▶ TASK BRIEF
If a line in the listing includes the word "height", copy it out.

▶ DATA RECORDS
====

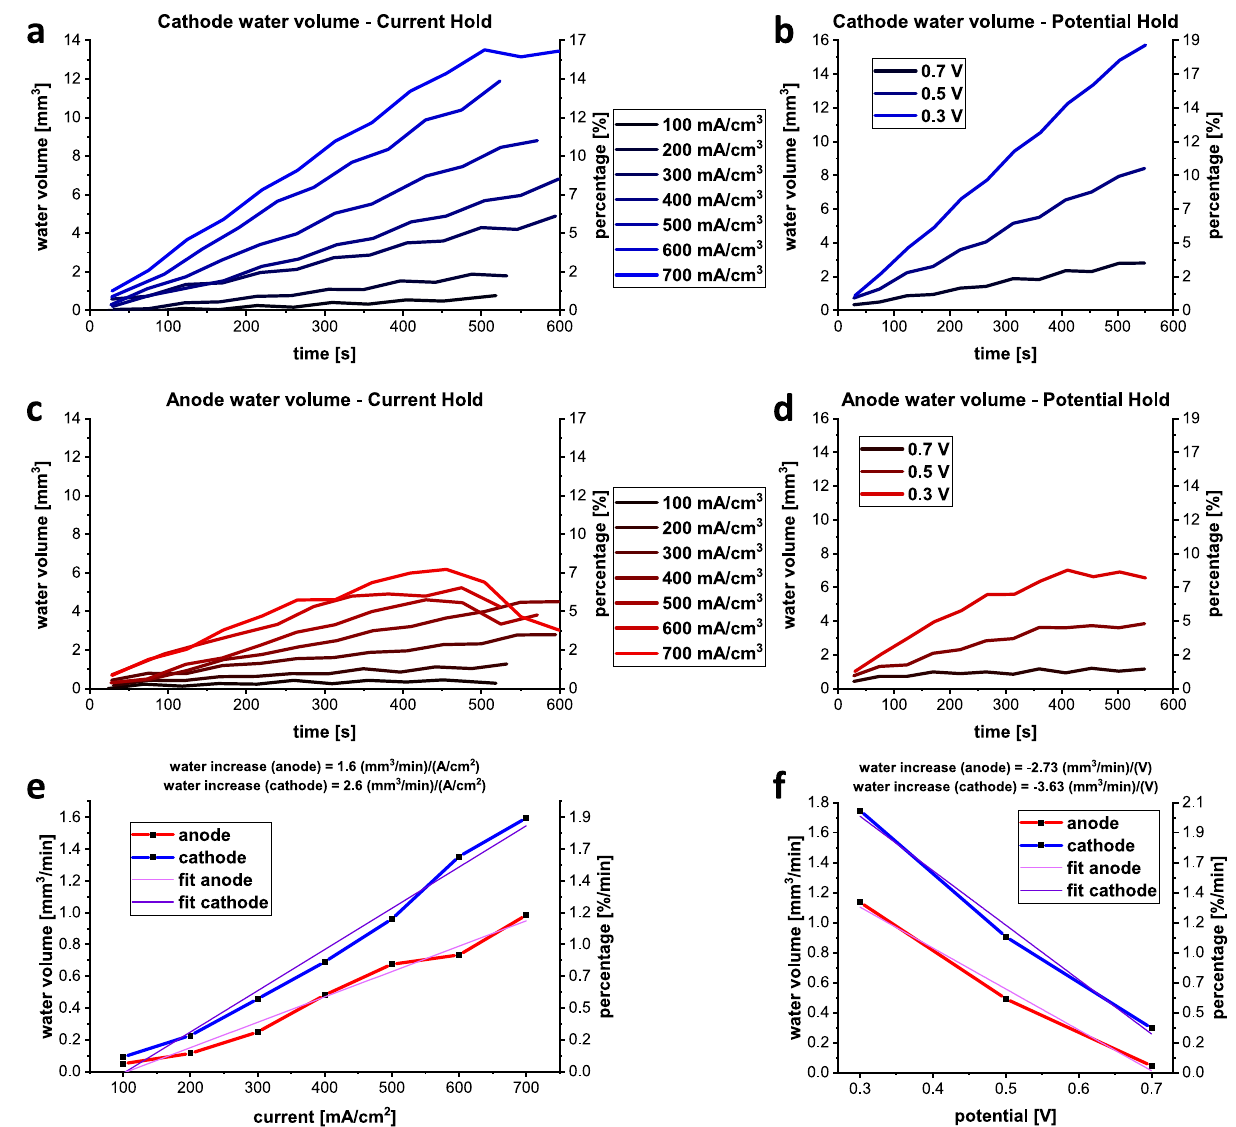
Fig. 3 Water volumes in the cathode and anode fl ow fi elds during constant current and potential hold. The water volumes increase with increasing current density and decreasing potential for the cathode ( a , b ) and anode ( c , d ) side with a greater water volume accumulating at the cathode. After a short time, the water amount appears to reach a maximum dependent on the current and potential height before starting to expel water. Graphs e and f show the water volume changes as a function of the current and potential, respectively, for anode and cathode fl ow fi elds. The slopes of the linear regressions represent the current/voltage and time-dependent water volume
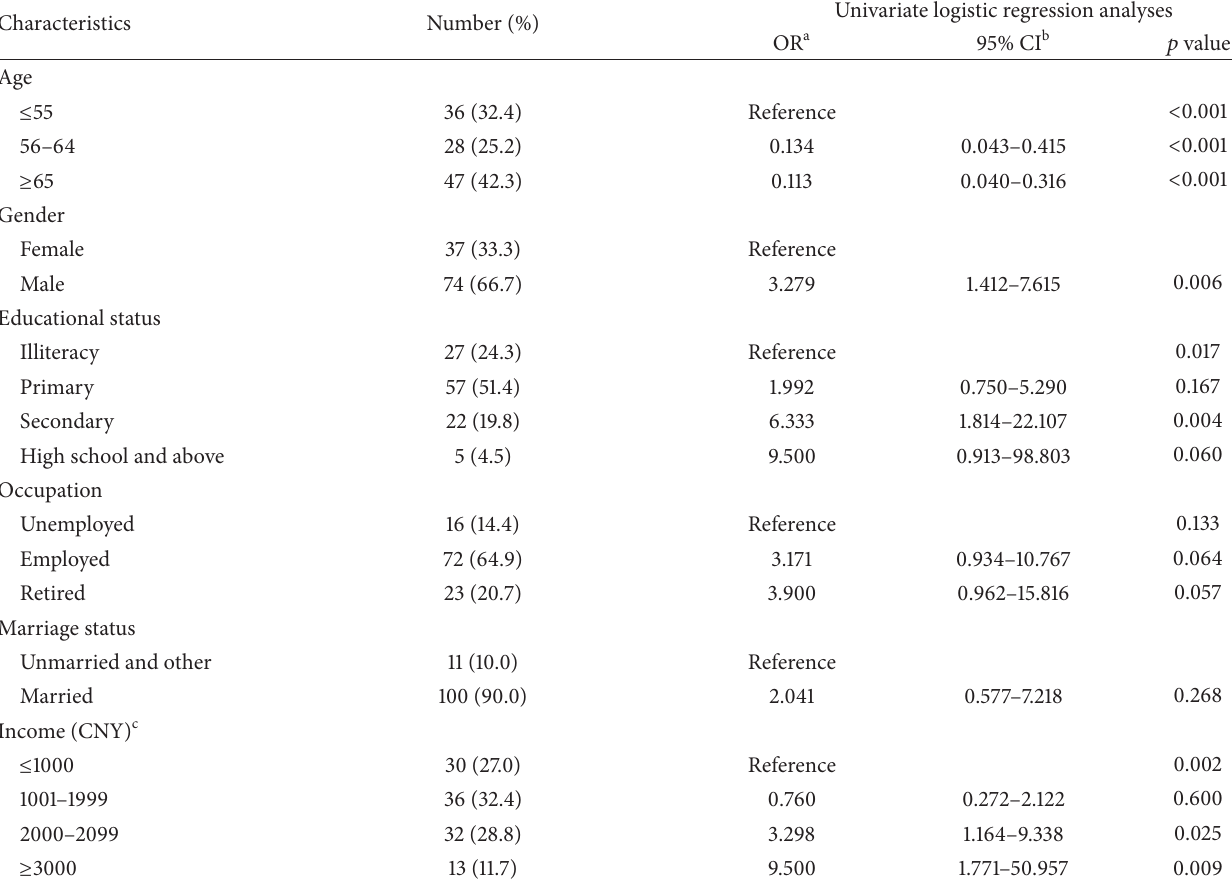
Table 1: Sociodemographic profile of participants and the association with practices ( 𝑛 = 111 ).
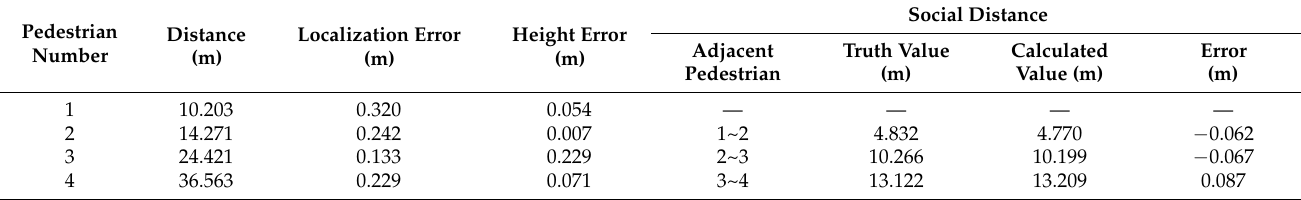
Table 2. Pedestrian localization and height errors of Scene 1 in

====

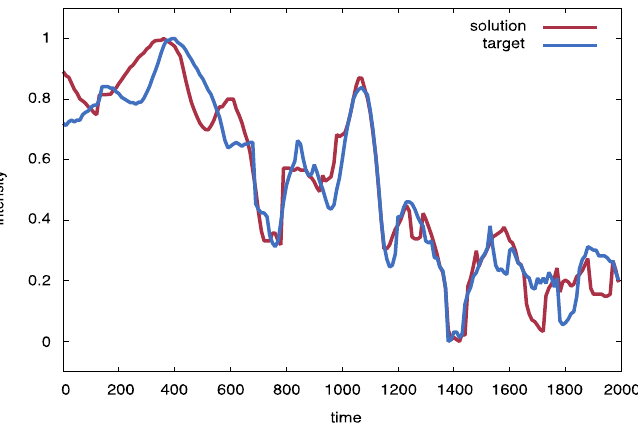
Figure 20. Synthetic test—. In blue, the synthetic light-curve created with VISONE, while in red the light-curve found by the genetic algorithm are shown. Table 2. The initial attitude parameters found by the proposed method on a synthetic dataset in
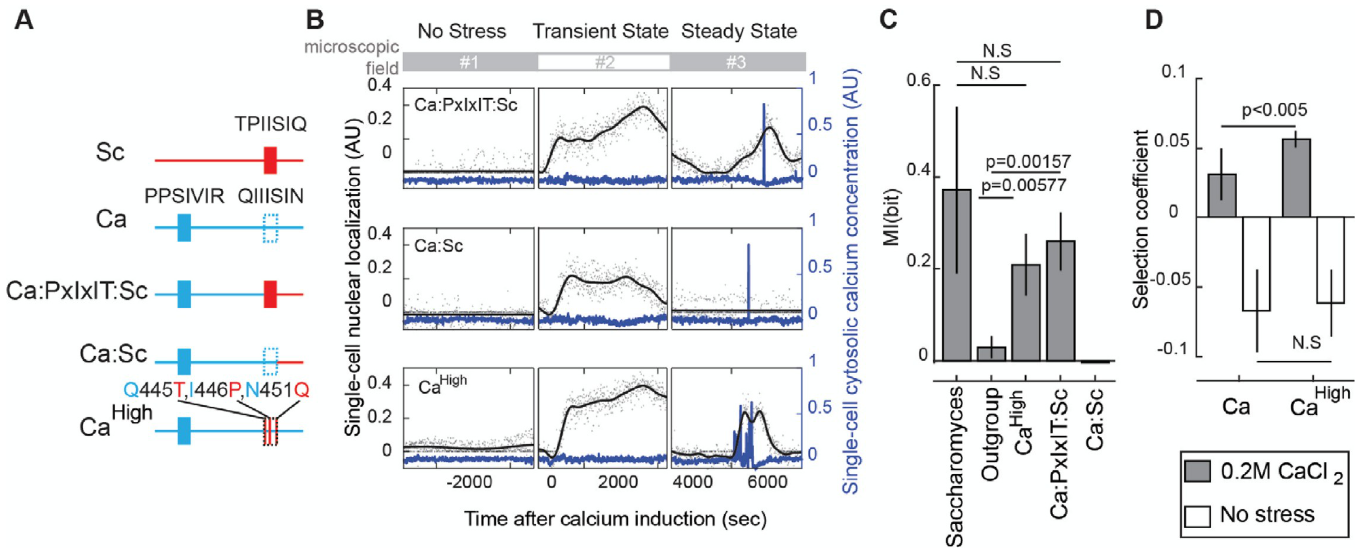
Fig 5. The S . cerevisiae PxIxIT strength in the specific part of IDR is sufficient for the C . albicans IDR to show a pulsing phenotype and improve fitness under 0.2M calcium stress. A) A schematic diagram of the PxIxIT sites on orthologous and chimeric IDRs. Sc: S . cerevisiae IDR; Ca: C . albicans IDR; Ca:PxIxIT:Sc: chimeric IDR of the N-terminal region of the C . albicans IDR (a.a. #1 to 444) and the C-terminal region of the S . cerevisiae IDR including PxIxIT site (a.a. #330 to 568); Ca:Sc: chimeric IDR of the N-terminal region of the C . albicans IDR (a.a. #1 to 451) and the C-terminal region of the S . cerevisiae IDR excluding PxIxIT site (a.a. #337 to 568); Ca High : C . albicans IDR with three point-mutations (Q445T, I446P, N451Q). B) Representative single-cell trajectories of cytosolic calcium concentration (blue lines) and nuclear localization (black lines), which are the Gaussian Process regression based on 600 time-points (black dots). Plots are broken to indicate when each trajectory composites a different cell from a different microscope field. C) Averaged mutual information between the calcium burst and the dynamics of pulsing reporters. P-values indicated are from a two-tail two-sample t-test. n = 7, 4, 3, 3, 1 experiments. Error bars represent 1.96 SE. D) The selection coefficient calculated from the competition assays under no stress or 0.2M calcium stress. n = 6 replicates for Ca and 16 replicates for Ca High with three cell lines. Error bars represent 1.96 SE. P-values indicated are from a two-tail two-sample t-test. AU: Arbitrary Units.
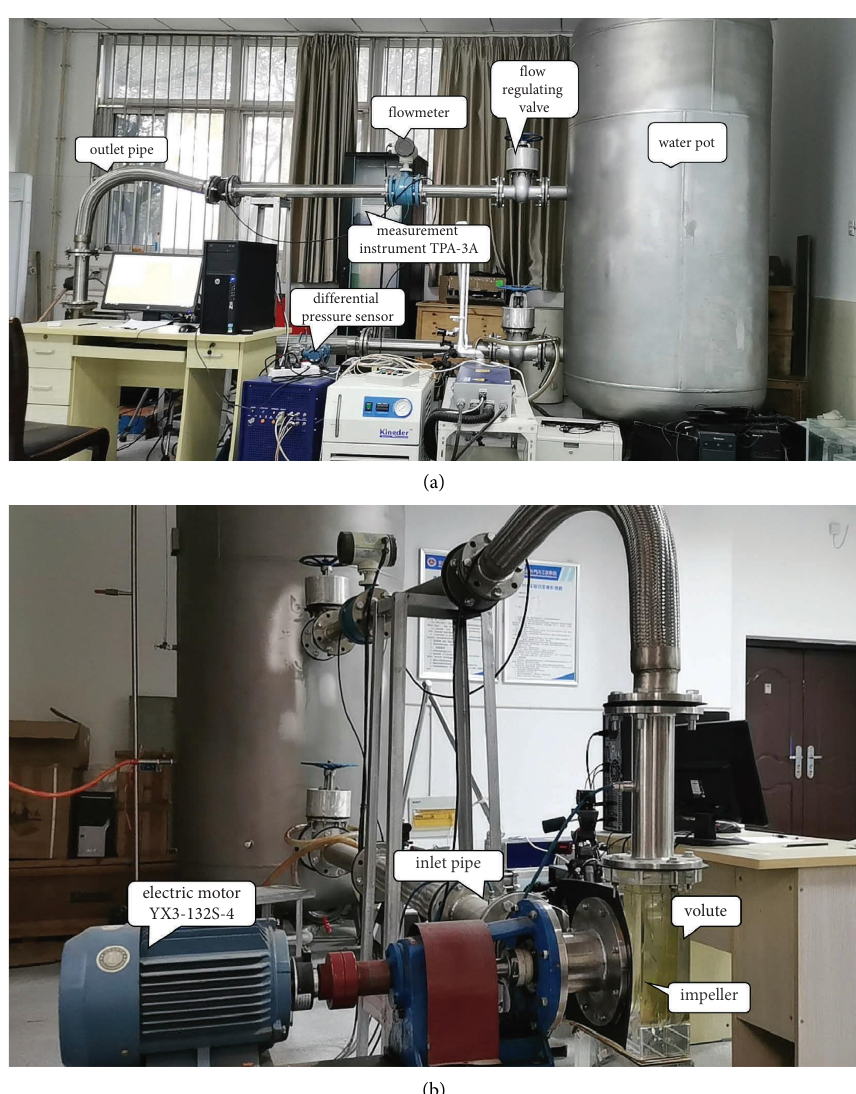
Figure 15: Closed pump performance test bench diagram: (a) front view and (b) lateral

====

▶ ANSWER FOR THE TASK
Fig. 3 Water volumes in the cathode and anode fl ow fi elds during constant current and potential hold. The water volumes increase with increasing current density and decreasing potential for the cathode ( a , b ) and anode ( c , d ) side with a greater water volume accumulating at the cathode. After a short time, the water amount appears to reach a maximum dependent on the current and potential height before starting to expel water. Graphs e and f show the water volume changes as a function of the current and potential, respectively, for anode and cathode fl ow fi elds. The slopes of the linear regressions represent the current/voltage and time-dependent water volume
Table 2. Pedestrian localization and height errors of Scene 1 in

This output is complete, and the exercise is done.